▶ _EXTRAIT DE LA PAGE_

◇ ◇ ◇ ◇ ◇

‘‘Ramla’’ de Soufiane Ben Farhat | L’amour comme ultime résistance
Après ‘‘Abba Abba’’, roman salué pour sa force poétique et son ancrage dans la mémoire collective, Soufiane Ben Farhat revient avec ‘‘Ramla Cœur-de-citron’’, une œuvre vibrante et singulière où l’amour devient acte de résistance face à la trahison, la cupidité et le silence. Quinzième livre d’un écrivain à la fois romancier, dramaturge, scénariste et journaliste, ce texte dense et bouleversant affirme, une fois encore, la puissance des mots contre les dérives du monde.
Djamal Guettala
Dès le prologue, le lecteur entre dans une atmosphère suspendue. Ramla, femme de lumière et de mystère, s’effondre dans un sommeil profond que les médecins nomment «Covid long». Sélim, son amant, refuse ce verdict clinique. «Elle est devenue une âme errante dans les ténébreux abîmes du silence», lit-on sur la quatrième de couverture. Pour lui, ce coma n’est pas seulement une affaire médicale, mais un symptôme d’un mal plus vaste : la perte du lien, la corruption des cœurs, la violence des intérêts. Face à l’inertie des corps et à la froideur du réel, il choisit la voie de la poésie et de l’art.

◇ ◇ ◇ ◇ ◇

Recopiez, dans l'extrait consacré au roman de Soufiane Ben Farhat, le passage allant de "Djamal Guettala" jusqu'à "et de l’art." inclus.

◇ ◇ ◇ ◇ ◇

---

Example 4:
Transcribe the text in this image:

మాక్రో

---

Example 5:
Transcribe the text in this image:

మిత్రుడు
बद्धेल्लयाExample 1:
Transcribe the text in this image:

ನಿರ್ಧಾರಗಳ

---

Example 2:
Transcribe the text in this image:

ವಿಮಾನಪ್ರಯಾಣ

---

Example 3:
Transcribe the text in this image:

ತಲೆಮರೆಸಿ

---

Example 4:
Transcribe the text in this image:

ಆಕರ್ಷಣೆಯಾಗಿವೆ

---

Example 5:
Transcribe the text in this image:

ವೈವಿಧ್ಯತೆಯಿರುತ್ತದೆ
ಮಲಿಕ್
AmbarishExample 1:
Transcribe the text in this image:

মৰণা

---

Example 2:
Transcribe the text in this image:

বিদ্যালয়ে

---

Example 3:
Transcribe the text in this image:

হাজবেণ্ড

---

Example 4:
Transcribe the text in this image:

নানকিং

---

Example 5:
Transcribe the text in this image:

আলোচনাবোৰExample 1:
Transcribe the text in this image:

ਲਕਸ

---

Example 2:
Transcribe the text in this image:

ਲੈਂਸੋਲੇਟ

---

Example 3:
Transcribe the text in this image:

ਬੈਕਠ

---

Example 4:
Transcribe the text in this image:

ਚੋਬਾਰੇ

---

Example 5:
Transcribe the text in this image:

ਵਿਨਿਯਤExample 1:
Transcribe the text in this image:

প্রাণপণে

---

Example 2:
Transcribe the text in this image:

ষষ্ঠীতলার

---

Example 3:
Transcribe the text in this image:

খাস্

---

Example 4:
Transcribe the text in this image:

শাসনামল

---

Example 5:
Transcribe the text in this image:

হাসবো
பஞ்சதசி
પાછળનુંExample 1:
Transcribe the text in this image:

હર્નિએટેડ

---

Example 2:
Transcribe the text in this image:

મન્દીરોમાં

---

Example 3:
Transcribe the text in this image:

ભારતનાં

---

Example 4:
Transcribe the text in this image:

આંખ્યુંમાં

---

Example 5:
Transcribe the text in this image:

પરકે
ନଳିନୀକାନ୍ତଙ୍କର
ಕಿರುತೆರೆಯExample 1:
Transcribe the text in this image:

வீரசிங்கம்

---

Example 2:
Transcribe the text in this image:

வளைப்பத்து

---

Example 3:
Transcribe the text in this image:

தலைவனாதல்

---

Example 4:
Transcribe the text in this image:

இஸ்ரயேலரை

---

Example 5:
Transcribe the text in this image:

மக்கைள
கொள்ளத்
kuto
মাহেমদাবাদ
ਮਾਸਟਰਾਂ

◇ ◇ ◇ ◇ ◇

▶ _SOLUTION PROPOSÉE_
Djamal Guettala
Dès le prologue, le lecteur entre dans une atmosphère suspendue. Ramla, femme de lumière et de mystère, s’effondre dans un sommeil profond que les médecins nomment «Covid long». Sélim, son amant, refuse ce verdict clinique. «Elle est devenue une âme errante dans les ténébreux abîmes du silence», lit-on sur la quatrième de couverture. Pour lui, ce coma n’est pas seulement une affaire médicale, mais un symptôme d’un mal plus vaste : la perte du lien, la corruption des cœurs, la violence des intérêts. Face à l’inertie des corps et à la froideur du réel, il choisit la voie de la poésie et de l’art.